Lambda Expressions in C++
This post and the examples are adapted from the Microsoft C++ Documentation.
A lambda expression is a convenient way of defining an anonymous function object right at the location where it is invoked or passes as an argument to a function.
Parts Of A Lambda Expression
A lambda expression usually contains the following parts:
-
Capture clause: It specifies which variables are captured, and whether the capture is by value or by reference.
-
Parameter list (optional): It resembles the parameter list for a function.
-
Mutable specification (optional): It enables the body of a lambda expression to modify variables that are captured by value.
-
Exception specification (optional): It indicates whether the lambda expression throws any exceptions, by using throw() / noexcept.
-
Return type (optional): It is automatically deduced by the compiler from the return expression, or is void if no return expression exists. It can also be specified with a trailing-return-type, which resembles the return part of an ordinary method or function. The trailing-return-type should include the keyword “->”” before the return type.
-
lambda body: It can contain anything that the body of an ordinary method or function can contain.
The general syntax of defining lambda expressions is as follows.
1
2
3
[capture clause](parameter_list) mutable exception -> return_type {
Method Definition;
}
Below is an example of a simple lambda expression. The lambda expression is passed as the third argument to the std::sort() function.
1
2
3
4
5
6
7
8
9
10
11
#include <algorithm>
#include <cmath>
void abssort(float* x, unsigned n) {
std::sort(x, x + n,
// Lambda expression begins
[](float a, float b) {
return (std::abs(a) < std::abs(b));
} // end of lambda expression
);
}
More About Capture Clause
Capture clause specifies which variables are captured, and whether the capture is by value or by reference.
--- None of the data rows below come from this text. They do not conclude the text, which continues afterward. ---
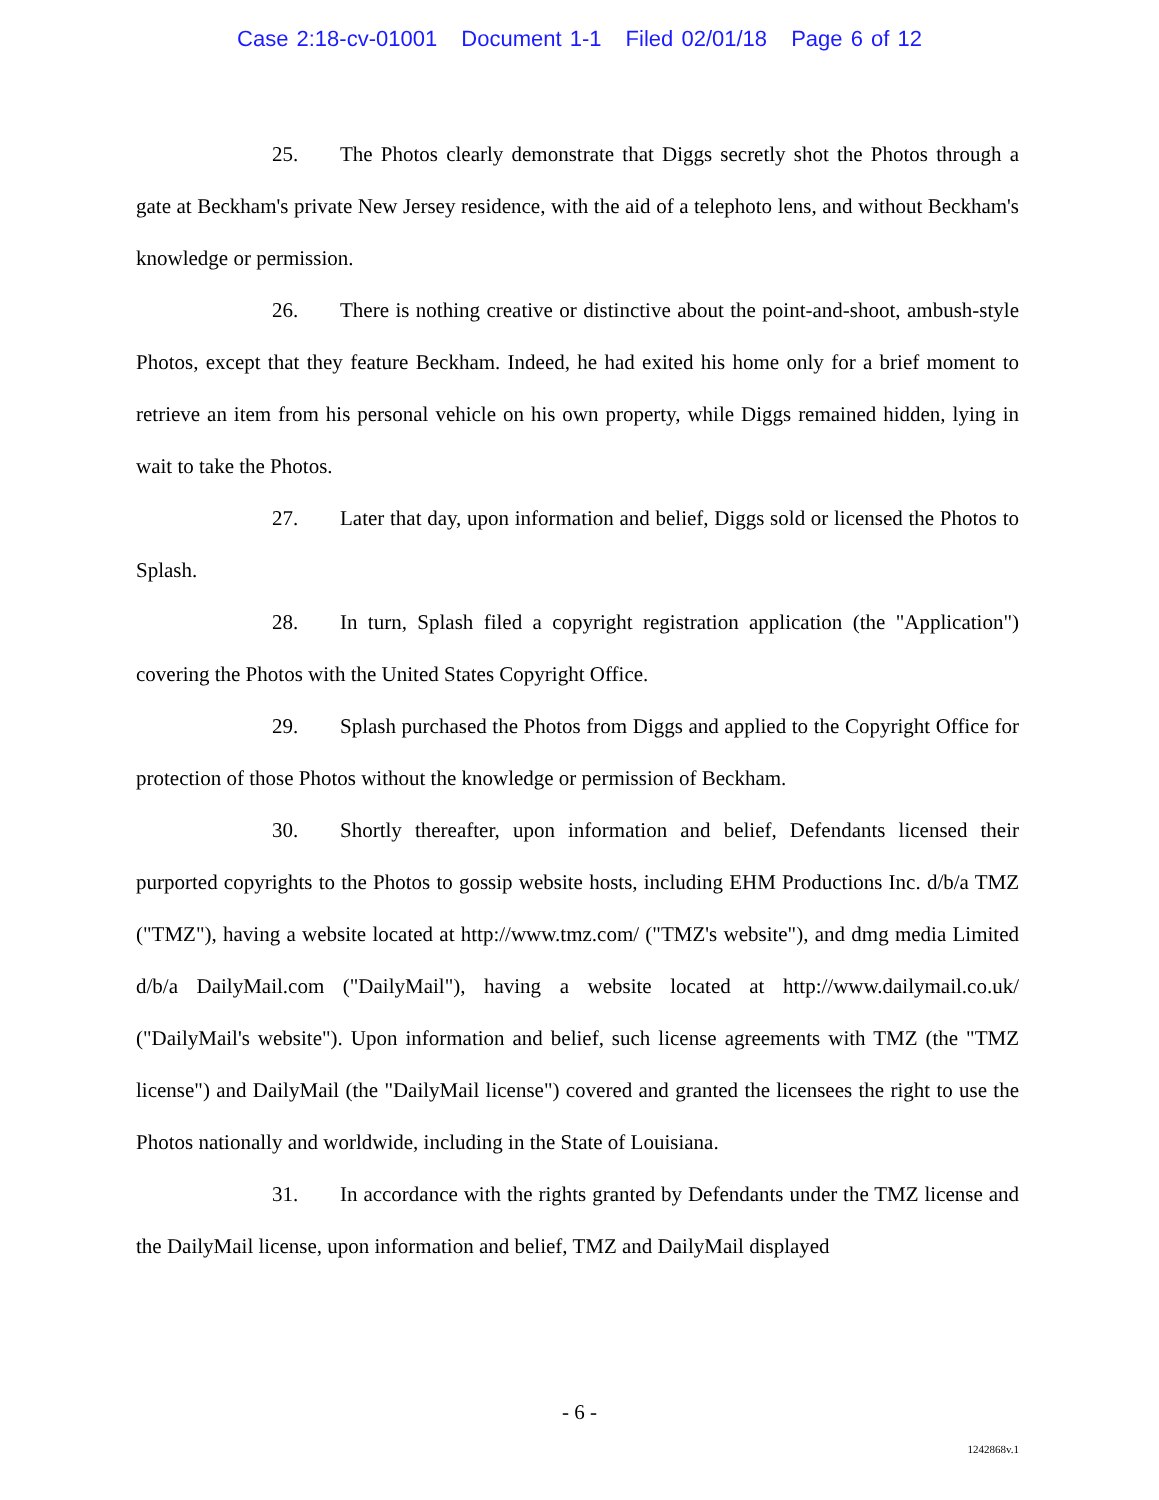Case 2:18-cv-01001 Document 1-1 Filed 02/01/18 Page 6 of 12
25. The Photos clearly demonstrate that Diggs secretly shot the Photos through a gate at Beckham's private New Jersey residence, with the aid of a telephoto lens, and without Beckham's knowledge or permission.
26. There is nothing creative or distinctive about the point-and-shoot, ambush-style Photos, except that they feature Beckham. Indeed, he had exited his home only for a brief moment to retrieve an item from his personal vehicle on his own property, while Diggs remained hidden, lying in wait to take the Photos.
27. Later that day, upon information and belief, Diggs sold or licensed the Photos to Splash.
28. In turn, Splash filed a copyright registration application (the "Application") covering the Photos with the United States Copyright Office.
29. Splash purchased the Photos from Diggs and applied to the Copyright Office for protection of those Photos without the knowledge or permission of Beckham.
30. Shortly thereafter, upon information and belief, Defendants licensed their purported copyrights to the Photos to gossip website hosts, including EHM Productions Inc. d/b/a TMZ ("TMZ"), having a website located at http://www.tmz.com/ ("TMZ's website"), and dmg media Limited d/b/a DailyMail.com ("DailyMail"), having a website located at http://www.dailymail.co.uk/ ("DailyMail's website"). Upon information and belief, such license agreements with TMZ (the "TMZ license") and DailyMail (the "DailyMail license") covered and granted the licensees the right to use the Photos nationally and worldwide, including in the State of Louisiana.
31. In accordance with the rights granted by Defendants under the TMZ license and the DailyMail license, upon information and belief, TMZ and DailyMail displayed
- 6 -
1242868v.1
An empty capture clause, [], indicates that the body of the lambda expression accesses no variables in the enclosing scope. The clause [&] means all variables that you refer to are captured by reference, and the clause [=] means they are captured by value.
For example, if a lambda body accesses the external variable total by reference and the external variable factor by value, then the following capture classes are equivalent.
1
2
3
4
5
6
[&total, factor] // total by reference, factor by value
[factor, &total] // order does not matter
[&, factor] // all by reference, factor is special (by value)
[factor, &] // same as the above one, order does not matter
[=, &total] // all by value, total is special (by reference)
[&total, =] // same as the above one, order does not matter
Here is another example shows that if a capture clause includes a capture-default &, then no identifier in a capture of that capture clause can have the form & identifier (same for capture-default =).
1
2
3
4
5
[&, i] // ok
[&, &i] // error, i preceded by & when & is the default
[=, this] // error, this when = is the default
[=, *this] // ok, captures this by value
[i, i] // error, i repeated
Another Example
The following example contains a lambda expression that explicitly captures the variable n by value and implicitly captures the variable m by reference:
1
2
3
4
5
6
7
8
9
10
#include <iostream>
using namespace std;
int main()
{
int m = 0;
int n = 0;
[&, n] (int a) mutable { m = ++n + a; }(4);
cout << m << endl << n << endl;
}
Because the variable n is captured by value, its value remains 0 after the call to the lambda expression. The mutable specification allows n to be modified within the lambda.